Foreword Review — Sept / Oct 2001
The authors have distilled the essence of the workshops they’ve led for many years, shaping the core material into a book focused on the fundamentals of writing fiction and memoir, to help aspiring authors enrich their own writing. The husband-and-wife team writes from experience as owners of Leapfrog Press and as novelists whose work has won acclaim, such as Piercy’s best sellers The Longings of Women and Woman on the Edge of Time, and the co-written novel Storm Tide.
Their paperback consists of thirteen chapters that cover the essentials, from “Beginnings” to “Characterization” to the chapter with the enticing title “A Scandal in the Family” to the businesslike section called “Work and Other Habits.” At the end of each of the first nine chapters are exercises that the authors encourage readers to actually complete so they may benefit fully from the book.
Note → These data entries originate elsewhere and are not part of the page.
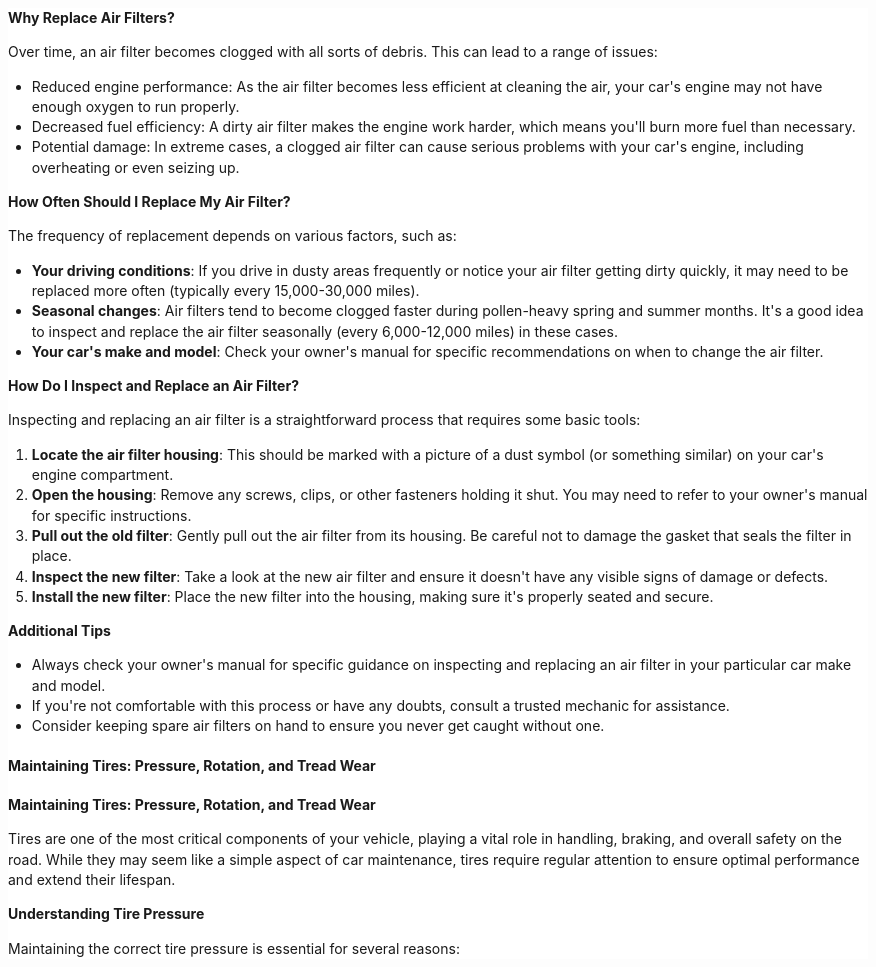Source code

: **Why Replace Air Filters?**

Over time, an air filter becomes clogged with all sorts of debris. This can lead to a range of issues:

* Reduced engine performance: As the air filter becomes less efficient at cleaning the air, your car's engine may not have enough oxygen to run properly.
* Decreased fuel efficiency: A dirty air filter makes the engine work harder, which means you'll burn more fuel than necessary.
* Potential damage: In extreme cases, a clogged air filter can cause serious problems with your car's engine, including overheating or even seizing up.

**How Often Should I Replace My Air Filter?**

The frequency of replacement depends on various factors, such as:

* **Your driving conditions**: If you drive in dusty areas frequently or notice your air filter getting dirty quickly, it may need to be replaced more often (typically every 15,000-30,000 miles).
* **Seasonal changes**: Air filters tend to become clogged faster during pollen-heavy spring and summer months. It's a good idea to inspect and replace the air filter seasonally (every 6,000-12,000 miles) in these cases.
* **Your car's make and model**: Check your owner's manual for specific recommendations on when to change the air filter.

**How Do I Inspect and Replace an Air Filter?**

Inspecting and replacing an air filter is a straightforward process that requires some basic tools:

1.  **Locate the air filter housing**: This should be marked with a picture of a dust symbol (or something similar) on your car's engine compartment.
2.  **Open the housing**: Remove any screws, clips, or other fasteners holding it shut. You may need to refer to your owner's manual for specific instructions.
3.  **Pull out the old filter**: Gently pull out the air filter from its housing. Be careful not to damage the gasket that seals the filter in place.
4.  **Inspect the new filter**: Take a look at the new air filter and ensure it doesn't have any visible signs of damage or defects.
5.  **Install the new filter**: Place the new filter into the housing, making sure it's properly seated and secure.

**Additional Tips**

* Always check your owner's manual for specific guidance on inspecting and replacing an air filter in your particular car make and model.
* If you're not comfortable with this process or have any doubts, consult a trusted mechanic for assistance.
* Consider keeping spare air filters on hand to ensure you never get caught without one.

#### Maintaining Tires: Pressure, Rotation, and Tread Wear
**Maintaining Tires: Pressure, Rotation, and Tread Wear**

Tires are one of the most critical components of your vehicle, playing a vital role in handling, braking, and overall safety on the road. While they may seem like a simple aspect of car maintenance, tires require regular attention to ensure optimal performance and extend their lifespan.

**Understanding Tire Pressure**

Maintaining the correct tire pressure is essential for several reasons:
“Beginnings” is Chapter 2, yet with its incisive rules (for example, “Do not confuse the Beginning of the Story with the beginning of the events in the story”) and its instruction that writers not take themselves too seriously, this chapter seems to be the book’s natural beginning. Another strong chapter is “Characterization,” in which the authors describe three types of characters to avoid in a creative piece and the most important element about a protagonist: the thing he wishes for or fears.
The star of the book is Chapter 10, “A Scandal in the Family.” This seamless and exceptionally engaging chapter belongs to Wood, as he describes how his novel The Kitchen Man was rejected by twenty-four mainstream publishers before he trimmed the manuscript and sent it to two small presses, one of which offered him a contract. Thanks to a passionate publicist, it was reviewed by major newspapers, but the deeper story lies in the fact that Wood’s book contained the truth of the pain he felt growing up with parents who mistreated one another. “I wrote what I had to write. It was the truth of my side of the experience. It may have hurt my parents to read it, it may have embarrassed them, but it did not kill them.” He wisely states, “In the way shared tragedy sometimes does, it brought us closer together.”
With the exception of Chapter 10, it is not clear at the start of some chapters which author is narrating, a flaw some readers may forgive. Overall, the book is a valuable tool for the apprentice in search of practical advice on the craft of fiction and memoir writing from accomplished novelists.